Source material START

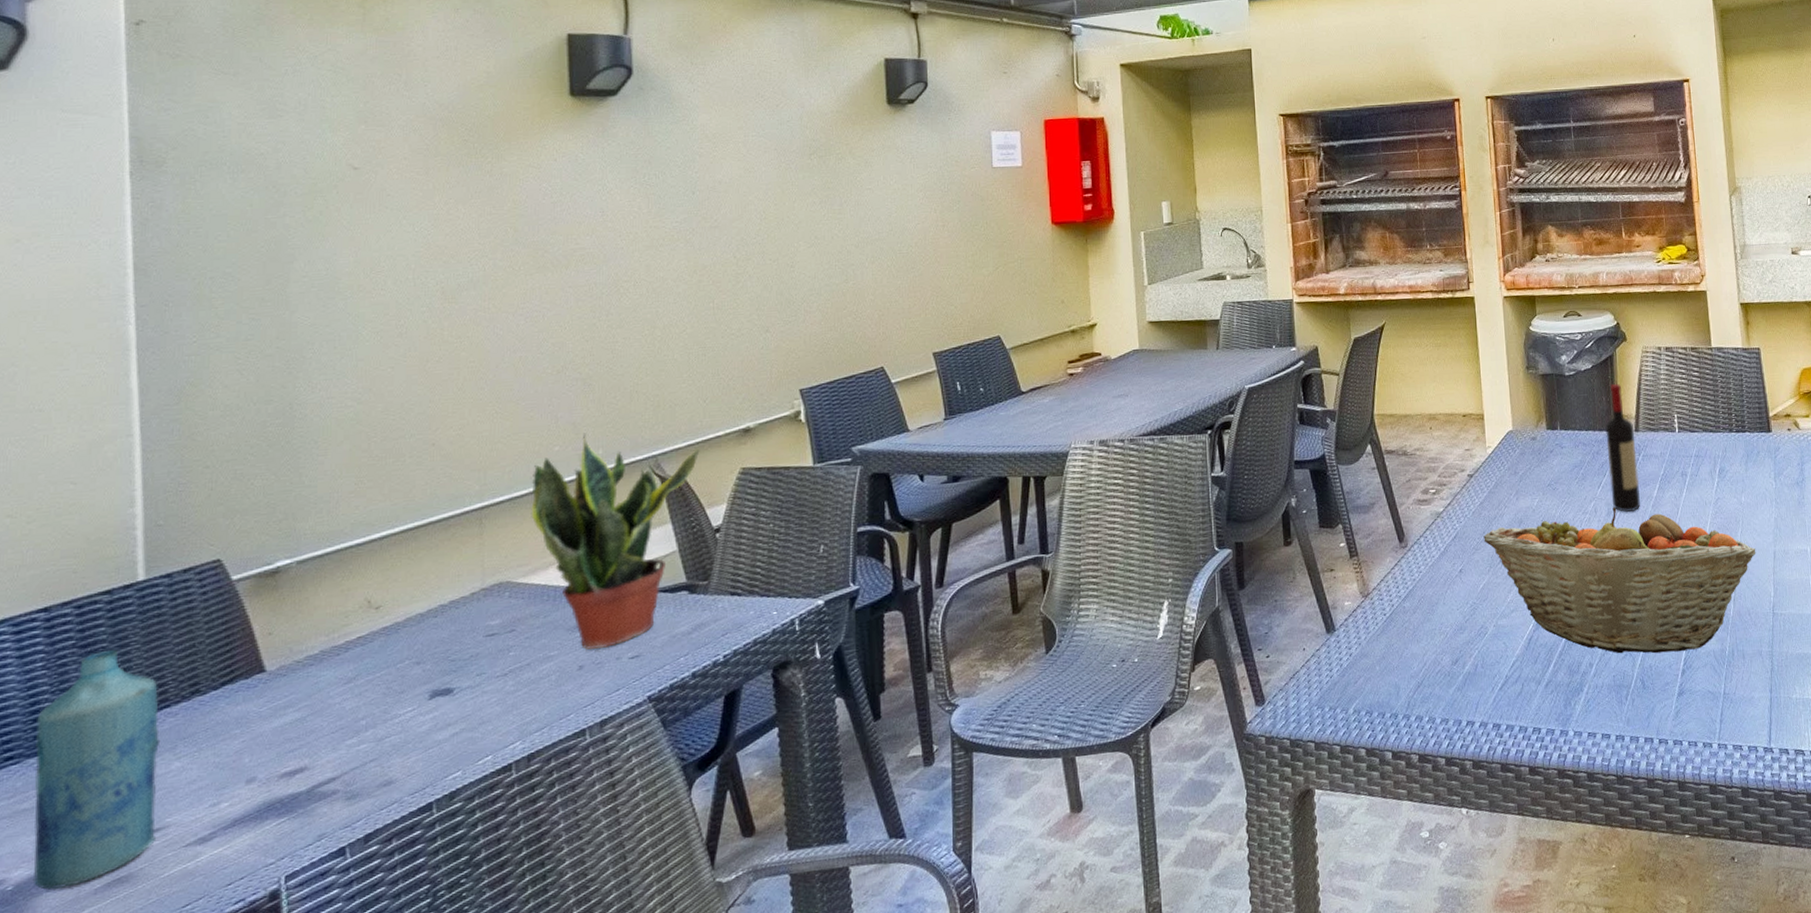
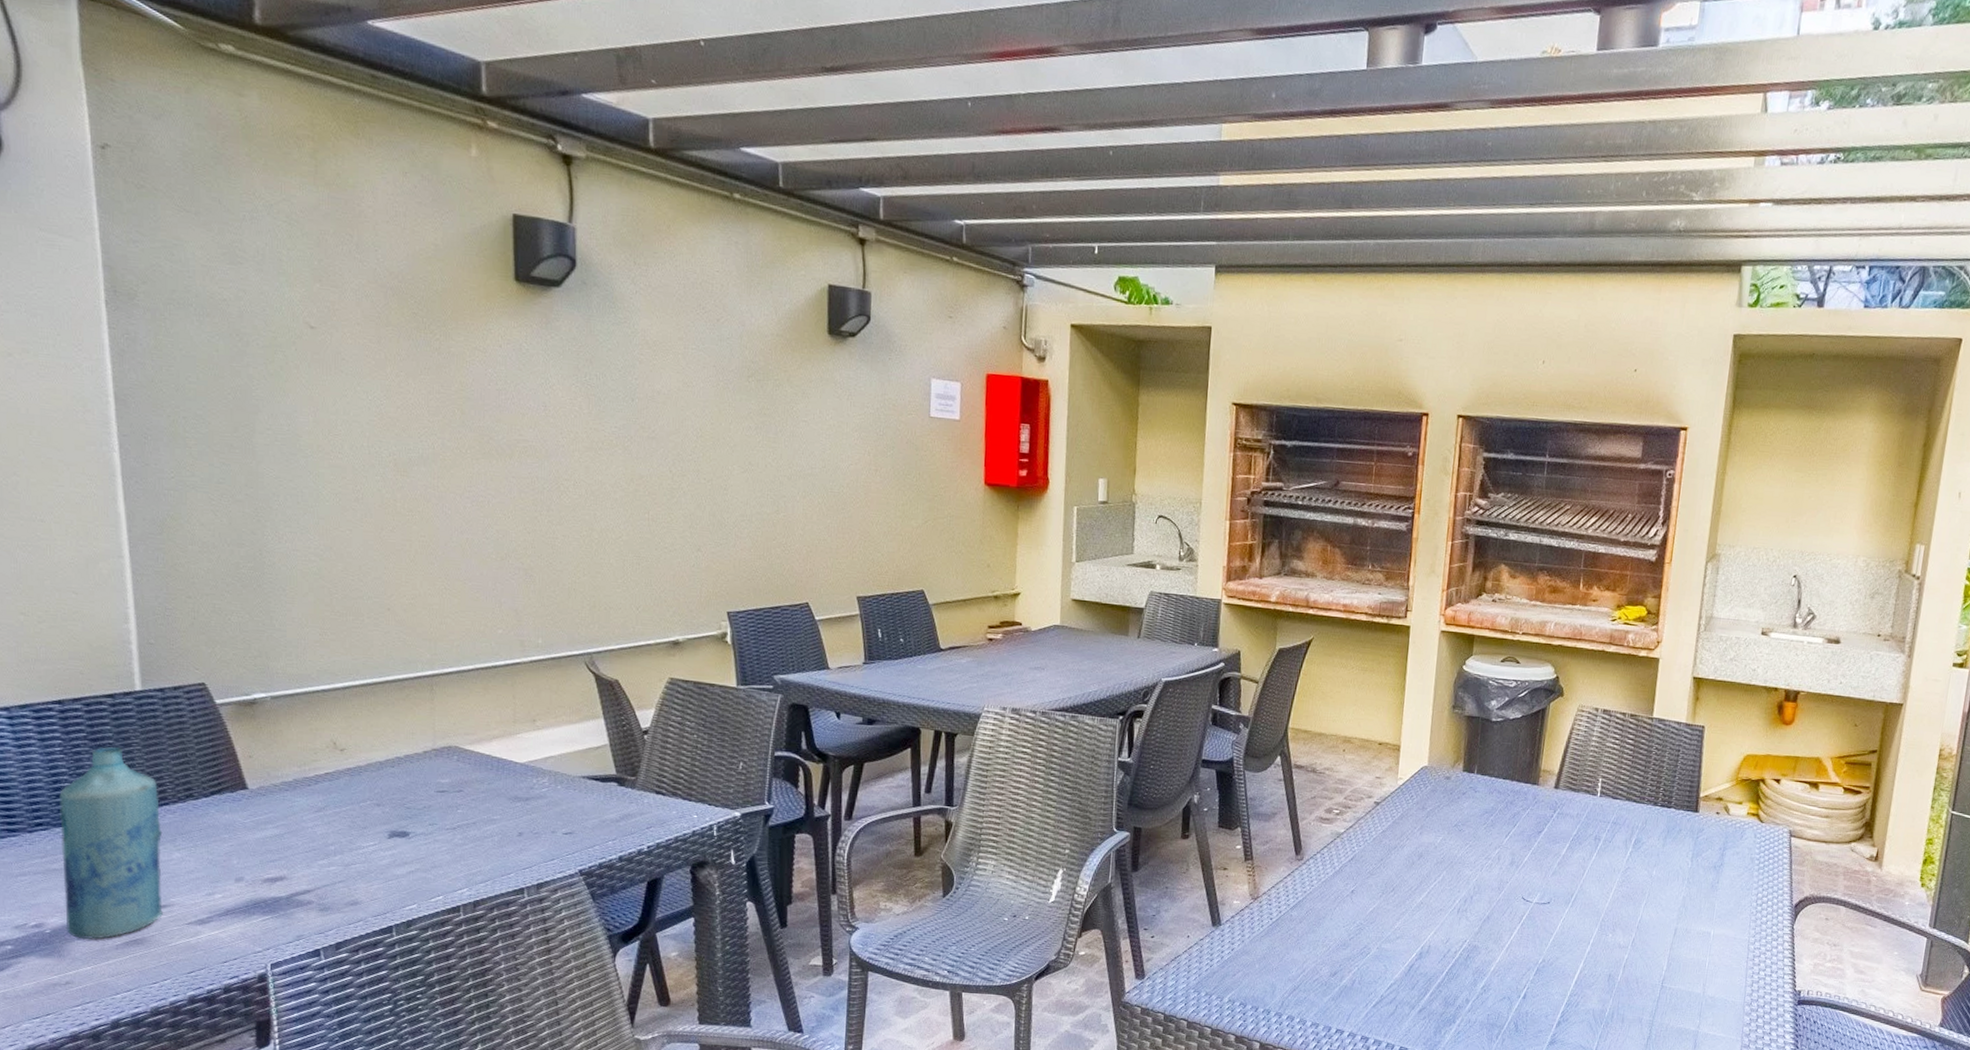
potted plant: present [531,433,700,650] -> none [476,621,632,821]
fruit basket: present [1483,507,1756,654] -> none [1380,857,1657,1005]
wine bottle: present [1605,384,1640,513] -> none [1517,738,1554,866]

Source material END

> Exercise prompt
The data should be printed again unchanged; leave its pictures out.

> Written reply
potted plant: present [531,433,700,650] -> none [476,621,632,821]
fruit basket: present [1483,507,1756,654] -> none [1380,857,1657,1005]
wine bottle: present [1605,384,1640,513] -> none [1517,738,1554,866]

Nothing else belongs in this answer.